At least for the moment, though, Avenatti is facing an important legal hurdle — one that he must overcome in order to be given a say inside the courtroom. Recently, he asked the judge in the matter, Kimba M. Wood, to make him a party to the case. Avenatti has said he wants to join to the case to protect Clifford’s records, some of which were seized last month when federal agents raided Cohen’s office, apartment and hotel room. But apparently annoyed by his unconventional methods, Cohen’s lawyers are fighting his request.

In a motion filed last week, the lawyers tried to keep Avenatti out of the case by telling Wood that he had not only illegally obtained Cohen’s bank records, but had also misquoted them in his report “for the purpose of creating a toxic mix of misinformation.”

In his own motion filed on Monday night, Avenatti hit back, saying he had “First Amendment rights” to reveal the information about Cohen and that the lawyers’ efforts to stop him from entering the case were “a highly improper attempt to soil” him.

With its reliance on the media and its light-on-the-law ad hominem attacks, Avenatti’s style of lawyering seems, ironically, to share much with the one employed by Rudy Giuliani, Trump’s chief lawyer. Giuliani has also gone on television frequently to defend his client — though perhaps not as successfully as Avenatti. “My impression is that Avenatti has acquitted himself well on television, especially in contrast to Rudy Giuliani,” said Kathleen Clark, a professor at Washington University Law School who teaches legal ethics. Clark suggested that Avenatti, who is raising money to defend Clifford on a crowdsourcing website has made himself ubiquitous in the media on purpose.

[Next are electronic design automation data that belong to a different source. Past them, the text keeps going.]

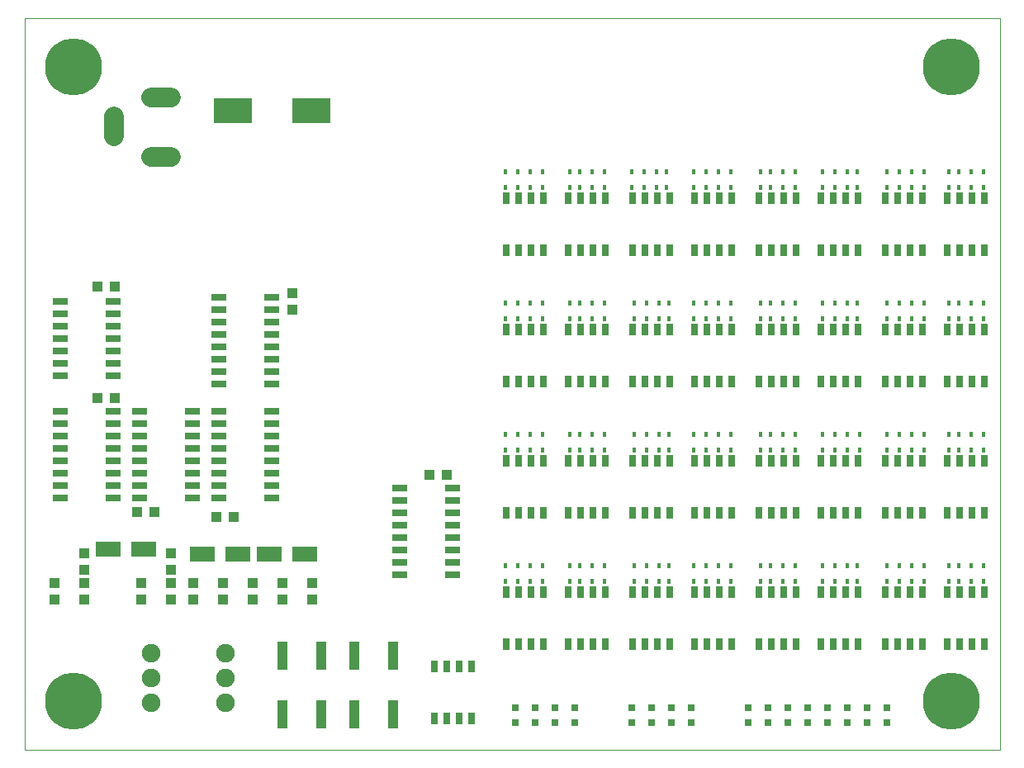
<source format=gts>
G75*
%MOIN*%
%OFA0B0*%
%FSLAX25Y25*%
%IPPOS*%
%LPD*%
%AMOC8*
5,1,8,0,0,1.08239X$1,22.5*
%
%ADD10C,0.00000*%
%ADD11R,0.10236X0.06299*%
%ADD12R,0.04331X0.03937*%
%ADD13R,0.03937X0.04331*%
%ADD14R,0.15748X0.09843*%
%ADD15R,0.01654X0.02165*%
%ADD16R,0.06004X0.02559*%
%ADD17C,0.07874*%
%ADD18R,0.03150X0.03150*%
%ADD19R,0.02992X0.05000*%
%ADD20C,0.07500*%
%ADD21R,0.03937X0.11811*%
%ADD22C,0.23000*%
D10*
X0056249Y0048303D02*
X0056249Y0343579D01*
X0449950Y0343579D01*
X0449950Y0048303D01*
X0056249Y0048303D01*
D11*
X0128162Y0127303D03*
X0142335Y0127303D03*
X0155162Y0127303D03*
X0169335Y0127303D03*
X0104335Y0129303D03*
X0090162Y0129303D03*
D12*
X0080249Y0127650D03*
X0080249Y0120957D03*
X0080249Y0115650D03*
X0080249Y0108957D03*
X0068249Y0108957D03*
X0068249Y0115650D03*
X0103249Y0115650D03*
X0103249Y0108957D03*
X0115249Y0108957D03*
X0115249Y0115650D03*
X0115249Y0120957D03*
X0115249Y0127650D03*
X0124249Y0115650D03*
X0124249Y0108957D03*
X0136249Y0108957D03*
X0136249Y0115650D03*
X0148249Y0115650D03*
X0148249Y0108957D03*
X0160249Y0108957D03*
X0160249Y0115650D03*
X0172249Y0115650D03*
X0172249Y0108957D03*
X0140595Y0142303D03*
X0133902Y0142303D03*
X0108595Y0144303D03*
X0101902Y0144303D03*
X0092595Y0190303D03*
X0085902Y0190303D03*
X0085902Y0235303D03*
X0092595Y0235303D03*
X0219902Y0159303D03*
X0226595Y0159303D03*
D13*
X0164249Y0225957D03*
X0164249Y0232650D03*
D14*
X0171997Y0306303D03*
X0140501Y0306303D03*
D15*
X0250249Y0281453D03*
X0255249Y0281453D03*
X0260249Y0281453D03*
X0265249Y0281453D03*
X0265249Y0275154D03*
X0260249Y0275154D03*
X0255249Y0275154D03*
X0250249Y0275154D03*
X0276249Y0275154D03*
X0280249Y0275154D03*
X0285249Y0275154D03*
X0290249Y0275154D03*
X0290249Y0281453D03*
X0285249Y0281453D03*
X0280249Y0281453D03*
X0276249Y0281453D03*
X0301249Y0281453D03*
X0306249Y0281453D03*
X0311249Y0281453D03*
X0315249Y0281453D03*
X0315249Y0275154D03*
X0311249Y0275154D03*
X0306249Y0275154D03*
X0301249Y0275154D03*
X0326249Y0275154D03*
X0331249Y0275154D03*
X0336249Y0275154D03*
X0341249Y0275154D03*
X0341249Y0281453D03*
X0336249Y0281453D03*
X0331249Y0281453D03*
X0326249Y0281453D03*
X0353249Y0281453D03*
X0357249Y0281453D03*
X0362249Y0281453D03*
X0367249Y0281453D03*
X0367249Y0275154D03*
X0362249Y0275154D03*
X0357249Y0275154D03*
X0353249Y0275154D03*
X0378249Y0275154D03*
X0383249Y0275154D03*
X0388249Y0275154D03*
X0392249Y0275154D03*
X0392249Y0281453D03*
X0388249Y0281453D03*
X0383249Y0281453D03*
X0378249Y0281453D03*
X0404249Y0281453D03*
X0409249Y0281453D03*
X0414249Y0281453D03*
X0419249Y0281453D03*
X0419249Y0275154D03*
X0414249Y0275154D03*
X0409249Y0275154D03*
X0404249Y0275154D03*
X0429249Y0275154D03*
X0433249Y0275154D03*
X0438249Y0275154D03*
X0443249Y0275154D03*
X0443249Y0281453D03*
X0438249Y0281453D03*
X0433249Y0281453D03*
X0429249Y0281453D03*
X0429249Y0228453D03*
X0433249Y0228453D03*
X0438249Y0228453D03*
X0443249Y0228453D03*
X0443249Y0222154D03*
X0438249Y0222154D03*
X0433249Y0222154D03*
X0429249Y0222154D03*
X0419249Y0222154D03*
X0414249Y0222154D03*
X0409249Y0222154D03*
X0404249Y0222154D03*
X0404249Y0228453D03*
X0409249Y0228453D03*
X0414249Y0228453D03*
X0419249Y0228453D03*
X0392249Y0228453D03*
X0388249Y0228453D03*
X0383249Y0228453D03*
X0378249Y0228453D03*
X0378249Y0222154D03*
X0383249Y0222154D03*
X0388249Y0222154D03*
X0392249Y0222154D03*
X0367249Y0222154D03*
X0362249Y0222154D03*
X0357249Y0222154D03*
X0353249Y0222154D03*
X0353249Y0228453D03*
X0357249Y0228453D03*
X0362249Y0228453D03*
X0367249Y0228453D03*
X0341249Y0228453D03*
X0336249Y0228453D03*
X0331249Y0228453D03*
X0326249Y0228453D03*
X0326249Y0222154D03*
X0331249Y0222154D03*
X0336249Y0222154D03*
X0341249Y0222154D03*
X0316249Y0222154D03*
X0312249Y0222154D03*
X0307249Y0222154D03*
X0302249Y0222154D03*
X0302249Y0228453D03*
X0307249Y0228453D03*
X0312249Y0228453D03*
X0316249Y0228453D03*
X0290249Y0228453D03*
X0285249Y0228453D03*
X0280249Y0228453D03*
X0276249Y0228453D03*
X0276249Y0222154D03*
X0280249Y0222154D03*
X0285249Y0222154D03*
X0290249Y0222154D03*
X0265249Y0222154D03*
X0260249Y0222154D03*
X0255249Y0222154D03*
X0250249Y0222154D03*
X0250249Y0228453D03*
X0255249Y0228453D03*
X0260249Y0228453D03*
X0265249Y0228453D03*
X0265249Y0175453D03*
X0260249Y0175453D03*
X0255249Y0175453D03*
X0250249Y0175453D03*
X0250249Y0169154D03*
X0255249Y0169154D03*
X0260249Y0169154D03*
X0265249Y0169154D03*
X0276249Y0169154D03*
X0280249Y0169154D03*
X0285249Y0169154D03*
X0290249Y0169154D03*
X0290249Y0175453D03*
X0285249Y0175453D03*
X0280249Y0175453D03*
X0276249Y0175453D03*
X0302249Y0175453D03*
X0307249Y0175453D03*
X0312249Y0175453D03*
X0316249Y0175453D03*
X0316249Y0169154D03*
X0312249Y0169154D03*
X0307249Y0169154D03*
X0302249Y0169154D03*
X0326249Y0169154D03*
X0331249Y0169154D03*
X0336249Y0169154D03*
X0341249Y0169154D03*
X0341249Y0175453D03*
X0336249Y0175453D03*
X0331249Y0175453D03*
X0326249Y0175453D03*
X0353249Y0175453D03*
X0357249Y0175453D03*
X0362249Y0175453D03*
X0367249Y0175453D03*
X0367249Y0169154D03*
X0362249Y0169154D03*
X0357249Y0169154D03*
X0353249Y0169154D03*
X0378249Y0169154D03*
X0383249Y0169154D03*
X0388249Y0169154D03*
X0393249Y0169154D03*
X0393249Y0175453D03*
X0388249Y0175453D03*
X0383249Y0175453D03*
X0378249Y0175453D03*
X0404249Y0175453D03*
X0409249Y0175453D03*
X0414249Y0175453D03*
X0419249Y0175453D03*
X0419249Y0169154D03*
X0414249Y0169154D03*
X0409249Y0169154D03*
X0404249Y0169154D03*
X0429249Y0169154D03*
X0433249Y0169154D03*
X0438249Y0169154D03*
X0443249Y0169154D03*
X0443249Y0175453D03*
X0438249Y0175453D03*
X0433249Y0175453D03*
X0429249Y0175453D03*
X0429249Y0122453D03*
X0433249Y0122453D03*
X0438249Y0122453D03*
X0443249Y0122453D03*
X0443249Y0116154D03*
X0438249Y0116154D03*
X0433249Y0116154D03*
X0429249Y0116154D03*
X0419249Y0116154D03*
X0414249Y0116154D03*
X0409249Y0116154D03*
X0404249Y0116154D03*
X0404249Y0122453D03*
X0409249Y0122453D03*
X0414249Y0122453D03*
X0419249Y0122453D03*
X0392249Y0122453D03*
X0388249Y0122453D03*
X0383249Y0122453D03*
X0378249Y0122453D03*
X0378249Y0116154D03*
X0383249Y0116154D03*
X0388249Y0116154D03*
X0392249Y0116154D03*
X0367249Y0116154D03*
X0362249Y0116154D03*
X0357249Y0116154D03*
X0353249Y0116154D03*
X0353249Y0122453D03*
X0357249Y0122453D03*
X0362249Y0122453D03*
X0367249Y0122453D03*
X0341249Y0122453D03*
X0336249Y0122453D03*
X0331249Y0122453D03*
X0326249Y0122453D03*
X0326249Y0116154D03*
X0331249Y0116154D03*
X0336249Y0116154D03*
X0341249Y0116154D03*
X0316249Y0116154D03*
X0312249Y0116154D03*
X0307249Y0116154D03*
X0302249Y0116154D03*
X0302249Y0122453D03*
X0307249Y0122453D03*
X0312249Y0122453D03*
X0316249Y0122453D03*
X0290249Y0122453D03*
X0285249Y0122453D03*
X0280249Y0122453D03*
X0276249Y0122453D03*
X0276249Y0116154D03*
X0280249Y0116154D03*
X0285249Y0116154D03*
X0290249Y0116154D03*
X0265249Y0116154D03*
X0260249Y0116154D03*
X0255249Y0116154D03*
X0250249Y0116154D03*
X0250249Y0122453D03*
X0255249Y0122453D03*
X0260249Y0122453D03*
X0265249Y0122453D03*
D16*
X0228926Y0123803D03*
X0228926Y0118803D03*
X0228926Y0128803D03*
X0228926Y0133803D03*
X0228926Y0138803D03*
X0228926Y0143803D03*
X0228926Y0148803D03*
X0228926Y0153803D03*
X0207572Y0153803D03*
X0207572Y0148803D03*
X0207572Y0143803D03*
X0207572Y0138803D03*
X0207572Y0133803D03*
X0207572Y0128803D03*
X0207572Y0123803D03*
X0207572Y0118803D03*
X0155926Y0149803D03*
X0155926Y0154803D03*
X0155926Y0159803D03*
X0155926Y0164803D03*
X0155926Y0169803D03*
X0155926Y0174803D03*
X0155926Y0179803D03*
X0155926Y0184803D03*
X0155926Y0195803D03*
X0155926Y0200803D03*
X0155926Y0205803D03*
X0155926Y0210803D03*
X0155926Y0215803D03*
X0155926Y0220803D03*
X0155926Y0225803D03*
X0155926Y0230803D03*
X0134572Y0230803D03*
X0134572Y0225803D03*
X0134572Y0220803D03*
X0134572Y0215803D03*
X0134572Y0210803D03*
X0134572Y0205803D03*
X0134572Y0200803D03*
X0134572Y0195803D03*
X0134572Y0184803D03*
X0134572Y0179803D03*
X0134572Y0174803D03*
X0134572Y0169803D03*
X0134572Y0164803D03*
X0134572Y0159803D03*
X0134572Y0154803D03*
X0134572Y0149803D03*
X0123926Y0149803D03*
X0123926Y0154803D03*
X0123926Y0159803D03*
X0123926Y0164803D03*
X0123926Y0169803D03*
X0123926Y0174803D03*
X0123926Y0179803D03*
X0123926Y0184803D03*
X0102572Y0184803D03*
X0102572Y0179803D03*
X0102572Y0174803D03*
X0102572Y0169803D03*
X0102572Y0164803D03*
X0102572Y0159803D03*
X0102572Y0154803D03*
X0102572Y0149803D03*
X0091926Y0149803D03*
X0091926Y0154803D03*
X0091926Y0159803D03*
X0091926Y0164803D03*
X0091926Y0169803D03*
X0091926Y0174803D03*
X0091926Y0179803D03*
X0091926Y0184803D03*
X0091926Y0199303D03*
X0091926Y0204303D03*
X0091926Y0209303D03*
X0091926Y0214303D03*
X0091926Y0219303D03*
X0091926Y0224303D03*
X0091926Y0229303D03*
X0070572Y0229303D03*
X0070572Y0224303D03*
X0070572Y0219303D03*
X0070572Y0214303D03*
X0070572Y0209303D03*
X0070572Y0204303D03*
X0070572Y0199303D03*
X0070572Y0184803D03*
X0070572Y0179803D03*
X0070572Y0174803D03*
X0070572Y0169803D03*
X0070572Y0164803D03*
X0070572Y0159803D03*
X0070572Y0154803D03*
X0070572Y0149803D03*
D17*
X0107375Y0287673D02*
X0115249Y0287673D01*
X0092414Y0295941D02*
X0092414Y0303815D01*
X0107375Y0311689D02*
X0115249Y0311689D01*
D18*
X0254249Y0065256D03*
X0254249Y0059350D03*
X0262249Y0059350D03*
X0262249Y0065256D03*
X0270249Y0065256D03*
X0270249Y0059350D03*
X0278249Y0059350D03*
X0278249Y0065256D03*
X0301249Y0065256D03*
X0301249Y0059350D03*
X0309249Y0059350D03*
X0309249Y0065256D03*
X0317249Y0065256D03*
X0317249Y0059350D03*
X0325249Y0059350D03*
X0325249Y0065256D03*
X0348249Y0065256D03*
X0348249Y0059350D03*
X0356249Y0059350D03*
X0356249Y0065256D03*
X0364249Y0065256D03*
X0364249Y0059350D03*
X0372249Y0059350D03*
X0372249Y0065256D03*
X0380249Y0065256D03*
X0380249Y0059350D03*
X0388249Y0059350D03*
X0388249Y0065256D03*
X0396249Y0065256D03*
X0396249Y0059350D03*
X0404249Y0059350D03*
X0404249Y0065256D03*
D19*
X0403749Y0090811D03*
X0408749Y0090811D03*
X0413749Y0090811D03*
X0418749Y0090811D03*
X0428749Y0090811D03*
X0433749Y0090811D03*
X0438749Y0090811D03*
X0443749Y0090811D03*
X0443749Y0111795D03*
X0438749Y0111795D03*
X0433749Y0111795D03*
X0428749Y0111795D03*
X0418749Y0111795D03*
X0413749Y0111795D03*
X0408749Y0111795D03*
X0403749Y0111795D03*
X0392749Y0111795D03*
X0387749Y0111795D03*
X0382749Y0111795D03*
X0377749Y0111795D03*
X0367749Y0111795D03*
X0362749Y0111795D03*
X0357749Y0111795D03*
X0352749Y0111795D03*
X0341749Y0111795D03*
X0336749Y0111795D03*
X0331749Y0111795D03*
X0326749Y0111795D03*
X0316749Y0111795D03*
X0311749Y0111795D03*
X0306749Y0111795D03*
X0301749Y0111795D03*
X0290749Y0111795D03*
X0285749Y0111795D03*
X0280749Y0111795D03*
X0275749Y0111795D03*
X0265749Y0111795D03*
X0260749Y0111795D03*
X0255749Y0111795D03*
X0250749Y0111795D03*
X0250749Y0090811D03*
X0255749Y0090811D03*
X0260749Y0090811D03*
X0265749Y0090811D03*
X0275749Y0090811D03*
X0280749Y0090811D03*
X0285749Y0090811D03*
X0290749Y0090811D03*
X0301749Y0090811D03*
X0306749Y0090811D03*
X0311749Y0090811D03*
X0316749Y0090811D03*
X0326749Y0090811D03*
X0331749Y0090811D03*
X0336749Y0090811D03*
X0341749Y0090811D03*
X0352749Y0090811D03*
X0357749Y0090811D03*
X0362749Y0090811D03*
X0367749Y0090811D03*
X0377749Y0090811D03*
X0382749Y0090811D03*
X0387749Y0090811D03*
X0392749Y0090811D03*
X0392749Y0143811D03*
X0387749Y0143811D03*
X0382749Y0143811D03*
X0377749Y0143811D03*
X0367749Y0143811D03*
X0362749Y0143811D03*
X0357749Y0143811D03*
X0352749Y0143811D03*
X0341749Y0143811D03*
X0336749Y0143811D03*
X0331749Y0143811D03*
X0326749Y0143811D03*
X0316749Y0143811D03*
X0311749Y0143811D03*
X0306749Y0143811D03*
X0301749Y0143811D03*
X0290749Y0143811D03*
X0285749Y0143811D03*
X0280749Y0143811D03*
X0275749Y0143811D03*
X0265749Y0143811D03*
X0260749Y0143811D03*
X0255749Y0143811D03*
X0250749Y0143811D03*
X0250749Y0164795D03*
X0255749Y0164795D03*
X0260749Y0164795D03*
X0265749Y0164795D03*
X0275749Y0164795D03*
X0280749Y0164795D03*
X0285749Y0164795D03*
X0290749Y0164795D03*
X0301749Y0164795D03*
X0306749Y0164795D03*
X0311749Y0164795D03*
X0316749Y0164795D03*
X0326749Y0164795D03*
X0331749Y0164795D03*
X0336749Y0164795D03*
X0341749Y0164795D03*
X0352749Y0164795D03*
X0357749Y0164795D03*
X0362749Y0164795D03*
X0367749Y0164795D03*
X0377749Y0164795D03*
X0382749Y0164795D03*
X0387749Y0164795D03*
X0392749Y0164795D03*
X0403749Y0164795D03*
X0408749Y0164795D03*
X0413749Y0164795D03*
X0418749Y0164795D03*
X0428749Y0164795D03*
X0433749Y0164795D03*
X0438749Y0164795D03*
X0443749Y0164795D03*
X0443749Y0143811D03*
X0438749Y0143811D03*
X0433749Y0143811D03*
X0428749Y0143811D03*
X0418749Y0143811D03*
X0413749Y0143811D03*
X0408749Y0143811D03*
X0403749Y0143811D03*
X0403749Y0196811D03*
X0408749Y0196811D03*
X0413749Y0196811D03*
X0418749Y0196811D03*
X0428749Y0196811D03*
X0433749Y0196811D03*
X0438749Y0196811D03*
X0443749Y0196811D03*
X0443749Y0217795D03*
X0438749Y0217795D03*
X0433749Y0217795D03*
X0428749Y0217795D03*
X0418749Y0217795D03*
X0413749Y0217795D03*
X0408749Y0217795D03*
X0403749Y0217795D03*
X0392749Y0217795D03*
X0387749Y0217795D03*
X0382749Y0217795D03*
X0377749Y0217795D03*
X0367749Y0217795D03*
X0362749Y0217795D03*
X0357749Y0217795D03*
X0352749Y0217795D03*
X0341749Y0217795D03*
X0336749Y0217795D03*
X0331749Y0217795D03*
X0326749Y0217795D03*
X0316749Y0217795D03*
X0311749Y0217795D03*
X0306749Y0217795D03*
X0301749Y0217795D03*
X0290749Y0217795D03*
X0285749Y0217795D03*
X0280749Y0217795D03*
X0275749Y0217795D03*
X0265749Y0217795D03*
X0260749Y0217795D03*
X0255749Y0217795D03*
X0250749Y0217795D03*
X0250749Y0196811D03*
X0255749Y0196811D03*
X0260749Y0196811D03*
X0265749Y0196811D03*
X0275749Y0196811D03*
X0280749Y0196811D03*
X0285749Y0196811D03*
X0290749Y0196811D03*
X0301749Y0196811D03*
X0306749Y0196811D03*
X0311749Y0196811D03*
X0316749Y0196811D03*
X0326749Y0196811D03*
X0331749Y0196811D03*
X0336749Y0196811D03*
X0341749Y0196811D03*
X0352749Y0196811D03*
X0357749Y0196811D03*
X0362749Y0196811D03*
X0367749Y0196811D03*
X0377749Y0196811D03*
X0382749Y0196811D03*
X0387749Y0196811D03*
X0392749Y0196811D03*
X0392749Y0249811D03*
X0387749Y0249811D03*
X0382749Y0249811D03*
X0377749Y0249811D03*
X0367749Y0249811D03*
X0362749Y0249811D03*
X0357749Y0249811D03*
X0352749Y0249811D03*
X0341749Y0249811D03*
X0336749Y0249811D03*
X0331749Y0249811D03*
X0326749Y0249811D03*
X0316749Y0249811D03*
X0311749Y0249811D03*
X0306749Y0249811D03*
X0301749Y0249811D03*
X0290749Y0249811D03*
X0285749Y0249811D03*
X0280749Y0249811D03*
X0275749Y0249811D03*
X0265749Y0249811D03*
X0260749Y0249811D03*
X0255749Y0249811D03*
X0250749Y0249811D03*
X0250749Y0270795D03*
X0255749Y0270795D03*
X0260749Y0270795D03*
X0265749Y0270795D03*
X0275749Y0270795D03*
X0280749Y0270795D03*
X0285749Y0270795D03*
X0290749Y0270795D03*
X0301749Y0270795D03*
X0306749Y0270795D03*
X0311749Y0270795D03*
X0316749Y0270795D03*
X0326749Y0270795D03*
X0331749Y0270795D03*
X0336749Y0270795D03*
X0341749Y0270795D03*
X0352749Y0270795D03*
X0357749Y0270795D03*
X0362749Y0270795D03*
X0367749Y0270795D03*
X0377749Y0270795D03*
X0382749Y0270795D03*
X0387749Y0270795D03*
X0392749Y0270795D03*
X0403749Y0270795D03*
X0408749Y0270795D03*
X0413749Y0270795D03*
X0418749Y0270795D03*
X0428749Y0270795D03*
X0433749Y0270795D03*
X0438749Y0270795D03*
X0443749Y0270795D03*
X0443749Y0249811D03*
X0438749Y0249811D03*
X0433749Y0249811D03*
X0428749Y0249811D03*
X0418749Y0249811D03*
X0413749Y0249811D03*
X0408749Y0249811D03*
X0403749Y0249811D03*
X0236749Y0081795D03*
X0231749Y0081795D03*
X0226749Y0081795D03*
X0221749Y0081795D03*
X0221749Y0060811D03*
X0226749Y0060811D03*
X0231749Y0060811D03*
X0236749Y0060811D03*
D20*
X0137249Y0067303D03*
X0137249Y0077303D03*
X0137249Y0087303D03*
X0107249Y0087303D03*
X0107249Y0077303D03*
X0107249Y0067303D03*
D21*
X0160375Y0062492D03*
X0176123Y0062492D03*
X0189375Y0062492D03*
X0205123Y0062492D03*
X0205123Y0086114D03*
X0189375Y0086114D03*
X0176123Y0086114D03*
X0160375Y0086114D03*
D22*
X0075934Y0067988D03*
X0075934Y0323894D03*
X0430265Y0323894D03*
X0430265Y0067988D03*
M02*

</source>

“Avenatti’s use of Twitter and his television appearances are unusual, but his omnipresence seems like a strategy,” she said. “He may well be doing all of this to keep his client in the news for public relations purposes and to make money to represent her. To the degree that helps him serve his client’s needs, it’s completely defensible.”

Oddly enough, despite Cohen’s reputation as a legal pit bull and massager of the media, his own team of lawyers has largely avoided talking with reporters, preferring to let their filings in the case speak for them. It is, of course, possible that they have not lashed out as vocally — or as visibly — as Avenatti has because others have waged their battles for them.

On Sunday, for example, the Daily Caller, a conservative website, published an article attacking Avenatti for having a past “littered with lawsuits, jilted business partners and bankruptcy filings.” A few days earlier, Giuliani gave an interview to Business Insider, explaining that he had declined Avenatti’s invitation to debate because, as he put it, “I don’t get involved with pimps.”

In typical fashion, Avenatti immediately struck back, threatening to sue the Daily Caller in an off-the-record email to one of its reporters, Peter J. Hasson, who promptly posted the missive onto Twitter.

To Giuliani, he responded in a tweet that said, “I’m not the only ‘pimp’ you have experience with.”

The message was linked to an 18-year-old video of Giuliani wearing women’s clothing and performing a comedy routine — with Trump.